Description of the task: Return every line of text in the material below unchanged, with the pictures left out.

Extracted material:
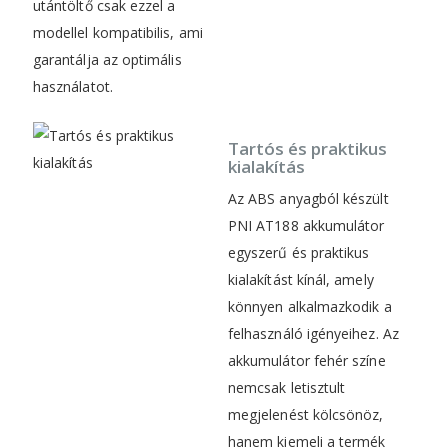
utántöltő csak ezzel a
modellel kompatibilis, ami
garantálja az optimális
használatot.
Tartós és praktikus
kialakítás
Az ABS anyagból készült
PNI AT188 akkumulátor
egyszerű és praktikus
kialakítást kínál, amely
könnyen alkalmazkodik a
felhasználó igényeihez. Az
akkumulátor fehér színe
nemcsak letisztult
megjelenést kölcsönöz,
hanem kiemeli a termék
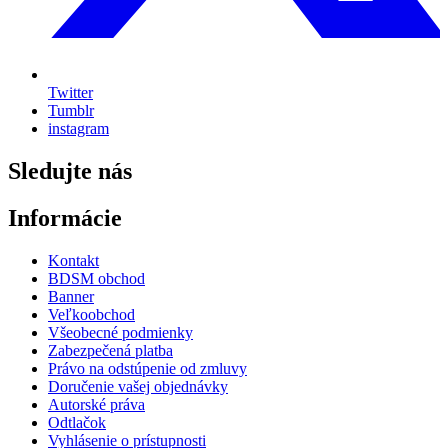
Twitter
Tumblr
instagram
Sledujte nás
Informácie
Kontakt
BDSM obchod
Banner
Veľkoobchod
Všeobecné podmienky
Zabezpečená platba
Právo na odstúpenie od zmluvy
Doručenie vašej objednávky
Autorské práva
Odtlačok
Vyhlásenie o prístupnosti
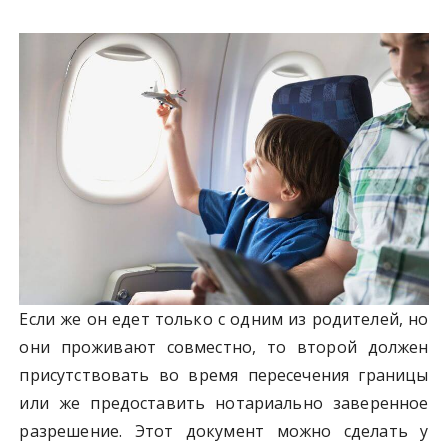
Если же он едет только с одним из родителей, но
они проживают совместно, то второй должен
присутствовать во время пересечения границы
или же предоставить нотариально заверенное
разрешение. Этот документ можно сделать у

Result of the task:
utántöltő csak ezzel a
modellel kompatibilis, ami
garantálja az optimális
használatot.
Tartós és praktikus
kialakítás
Az ABS anyagból készült
PNI AT188 akkumulátor
egyszerű és praktikus
kialakítást kínál, amely
könnyen alkalmazkodik a
felhasználó igényeihez. Az
akkumulátor fehér színe
nemcsak letisztult
megjelenést kölcsönöz,
hanem kiemeli a termék
Twitter
Tumblr
instagram
Sledujte nás
Informácie
Kontakt
BDSM obchod
Banner
Veľkoobchod
Všeobecné podmienky
Zabezpečená platba
Právo na odstúpenie od zmluvy
Doručenie vašej objednávky
Autorské práva
Odtlačok
Vyhlásenie o prístupnosti
Если же он едет только с одним из родителей, но
они проживают совместно, то второй должен
присутствовать во время пересечения границы
или же предоставить нотариально заверенное
разрешение. Этот документ можно сделать у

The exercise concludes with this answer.